> _REQUIREMENT 1_
In the forum thread about running a DC pump from a wall outlet, what kind of pump does the first poster own?

> _DOCUMENT SECTION_
┄┄┄┄┄┄┄┄┄┄┄┄┄┄┄┄┄┄┄┄
# Help with DC to AC



## SJSFarm (Jun 13, 2012)

I'm sorry, forgive my ignorance! I have a DC bilge pump I want to use to pump water for a heater. It's dc and I don't know how to make it ac so I can plug it in to an outlet when I want to use it. 
This is for a solar pool heater. 
I know its best to just use a splitter, but I have this pump and I'd like to know what's involved with doing it.

thanks all!


----------



## wy_white_wolf (Oct 14, 2004)

You can't make the pump AC. To use it you would have to get a power converter to change the AC to DC. Power Supplys in computers are an example of a power converter.

WWW


----------



## JECaudle (May 11, 2014)

This may be helpful: http://www.walmart.com/ip/Sunforce-55522-Sunforce-AC-to-DC-Power-Converter/15063172
Another option may be a 12V deep cycle battery and an automotive battery charger... Or not...


----------



## SJSFarm (Jun 13, 2012)

JE I have one of those! 
Would I cut off the cigarette part and attach the wires? 

I changed a standard 3 prong plug to a 220 for my pool once.


----------



## SolarGary (Sep 8, 2005)

Hi,
Depending on how much power the pump draws, running it directly from a PV panel would be another option. Works out well for pool heating as you only want the pump to run when the sun is out.

DC motors are usually fairly forgiving of variations in voltage, which you would have with the PV panel.

Gary


----------
┄┄┄┄┄┄┄┄┄┄┄┄┄┄┄┄┄┄┄┄
> _MATERIAL PROVIDED_
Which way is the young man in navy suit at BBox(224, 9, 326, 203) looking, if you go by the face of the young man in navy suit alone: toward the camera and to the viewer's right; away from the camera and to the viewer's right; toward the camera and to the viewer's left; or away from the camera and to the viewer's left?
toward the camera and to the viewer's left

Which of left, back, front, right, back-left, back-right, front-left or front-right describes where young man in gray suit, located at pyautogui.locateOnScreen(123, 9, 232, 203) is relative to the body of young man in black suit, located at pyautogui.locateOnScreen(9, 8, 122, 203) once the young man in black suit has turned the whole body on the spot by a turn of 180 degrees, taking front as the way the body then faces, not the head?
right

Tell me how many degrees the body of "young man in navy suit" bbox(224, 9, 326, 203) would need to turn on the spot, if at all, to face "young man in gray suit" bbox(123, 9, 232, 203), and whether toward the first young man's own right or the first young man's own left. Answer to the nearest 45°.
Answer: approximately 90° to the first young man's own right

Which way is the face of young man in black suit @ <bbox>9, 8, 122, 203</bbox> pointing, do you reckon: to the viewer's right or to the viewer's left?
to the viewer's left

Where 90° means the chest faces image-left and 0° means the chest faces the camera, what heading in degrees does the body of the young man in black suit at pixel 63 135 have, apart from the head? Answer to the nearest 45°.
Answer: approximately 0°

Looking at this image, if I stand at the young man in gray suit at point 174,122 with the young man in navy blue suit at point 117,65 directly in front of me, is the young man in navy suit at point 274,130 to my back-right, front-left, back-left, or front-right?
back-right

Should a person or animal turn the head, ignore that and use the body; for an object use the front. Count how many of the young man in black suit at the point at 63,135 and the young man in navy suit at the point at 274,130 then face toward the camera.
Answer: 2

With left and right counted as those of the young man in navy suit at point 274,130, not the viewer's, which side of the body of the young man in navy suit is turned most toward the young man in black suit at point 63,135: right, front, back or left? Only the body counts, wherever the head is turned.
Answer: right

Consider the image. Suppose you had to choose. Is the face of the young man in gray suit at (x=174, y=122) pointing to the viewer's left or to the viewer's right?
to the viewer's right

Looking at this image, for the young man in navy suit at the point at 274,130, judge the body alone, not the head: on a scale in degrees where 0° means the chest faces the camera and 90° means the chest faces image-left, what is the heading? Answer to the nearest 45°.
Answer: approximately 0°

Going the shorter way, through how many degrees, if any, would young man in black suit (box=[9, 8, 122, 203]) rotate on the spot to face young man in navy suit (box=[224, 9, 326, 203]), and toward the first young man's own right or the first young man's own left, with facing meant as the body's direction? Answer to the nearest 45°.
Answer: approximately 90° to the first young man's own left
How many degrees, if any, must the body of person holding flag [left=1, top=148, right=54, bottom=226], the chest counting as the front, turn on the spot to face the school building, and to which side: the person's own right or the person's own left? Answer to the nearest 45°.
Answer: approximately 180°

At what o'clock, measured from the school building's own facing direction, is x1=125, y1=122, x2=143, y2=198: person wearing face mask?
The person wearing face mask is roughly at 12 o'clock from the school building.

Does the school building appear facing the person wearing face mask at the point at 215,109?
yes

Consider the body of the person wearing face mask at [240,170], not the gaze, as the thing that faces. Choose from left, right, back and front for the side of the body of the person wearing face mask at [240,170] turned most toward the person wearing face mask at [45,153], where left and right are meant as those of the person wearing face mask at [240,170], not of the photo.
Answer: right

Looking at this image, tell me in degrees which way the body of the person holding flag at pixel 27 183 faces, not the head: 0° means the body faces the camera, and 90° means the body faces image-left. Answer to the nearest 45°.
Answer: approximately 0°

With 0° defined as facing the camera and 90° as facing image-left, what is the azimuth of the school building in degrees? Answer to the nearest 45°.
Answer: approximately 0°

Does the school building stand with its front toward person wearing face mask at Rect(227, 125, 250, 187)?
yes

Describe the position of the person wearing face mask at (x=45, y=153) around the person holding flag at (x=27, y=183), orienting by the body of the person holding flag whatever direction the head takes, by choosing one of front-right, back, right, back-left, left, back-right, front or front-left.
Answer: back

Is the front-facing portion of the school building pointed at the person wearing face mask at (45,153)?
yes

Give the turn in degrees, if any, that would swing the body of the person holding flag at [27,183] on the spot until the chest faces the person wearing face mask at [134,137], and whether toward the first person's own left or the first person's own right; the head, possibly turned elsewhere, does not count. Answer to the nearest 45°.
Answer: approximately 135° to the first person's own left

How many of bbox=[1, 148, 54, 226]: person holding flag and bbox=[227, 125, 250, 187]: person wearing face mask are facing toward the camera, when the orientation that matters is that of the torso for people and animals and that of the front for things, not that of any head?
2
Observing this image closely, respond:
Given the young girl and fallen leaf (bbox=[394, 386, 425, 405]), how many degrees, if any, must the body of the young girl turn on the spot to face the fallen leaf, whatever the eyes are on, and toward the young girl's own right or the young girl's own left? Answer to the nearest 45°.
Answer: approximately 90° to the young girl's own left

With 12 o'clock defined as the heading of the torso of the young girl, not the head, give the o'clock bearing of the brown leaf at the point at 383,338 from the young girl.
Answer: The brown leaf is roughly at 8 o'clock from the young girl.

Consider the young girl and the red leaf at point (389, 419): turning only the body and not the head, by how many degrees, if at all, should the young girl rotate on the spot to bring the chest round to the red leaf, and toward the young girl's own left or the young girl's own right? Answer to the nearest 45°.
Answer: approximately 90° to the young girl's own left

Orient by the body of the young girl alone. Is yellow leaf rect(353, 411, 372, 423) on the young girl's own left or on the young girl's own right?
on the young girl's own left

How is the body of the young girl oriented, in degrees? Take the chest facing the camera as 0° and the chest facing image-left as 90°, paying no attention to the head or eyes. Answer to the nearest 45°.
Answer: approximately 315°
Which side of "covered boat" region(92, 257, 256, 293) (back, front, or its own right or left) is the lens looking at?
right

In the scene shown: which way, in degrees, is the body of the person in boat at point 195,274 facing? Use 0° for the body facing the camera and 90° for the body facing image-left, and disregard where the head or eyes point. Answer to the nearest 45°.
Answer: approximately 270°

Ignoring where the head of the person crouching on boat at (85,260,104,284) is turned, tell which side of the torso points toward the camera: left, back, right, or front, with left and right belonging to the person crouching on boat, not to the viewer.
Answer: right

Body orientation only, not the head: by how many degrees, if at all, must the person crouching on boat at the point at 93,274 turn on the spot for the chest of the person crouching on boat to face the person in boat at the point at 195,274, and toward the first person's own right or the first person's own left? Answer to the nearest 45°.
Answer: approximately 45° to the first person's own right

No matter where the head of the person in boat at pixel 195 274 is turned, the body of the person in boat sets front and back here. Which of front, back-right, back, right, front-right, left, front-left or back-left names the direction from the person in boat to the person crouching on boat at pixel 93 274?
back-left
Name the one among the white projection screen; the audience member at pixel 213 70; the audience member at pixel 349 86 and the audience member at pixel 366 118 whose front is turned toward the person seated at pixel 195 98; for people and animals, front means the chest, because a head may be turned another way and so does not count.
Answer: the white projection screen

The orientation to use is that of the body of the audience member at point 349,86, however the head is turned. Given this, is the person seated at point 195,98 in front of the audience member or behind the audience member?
┄┄┄┄┄┄┄┄┄┄┄┄┄┄┄┄┄┄┄┄
> _REQUIREMENT 2_
Copy out the lines of the rows above, starting at the line that contains "Tell me how" and ending at the line that contains "Answer: approximately 90° to the first young man's own right".

> _ANSWER 1_
A DC bilge pump.

> _ANSWER 2_
Tell me how many degrees the body of "young man in navy suit" bbox(224, 9, 326, 203) would need to turn on the spot, if at all, to face "young man in gray suit" bbox(123, 9, 232, 203), and whether toward the first young man's own right or the first young man's own left. Answer to the nearest 45°.
Answer: approximately 90° to the first young man's own right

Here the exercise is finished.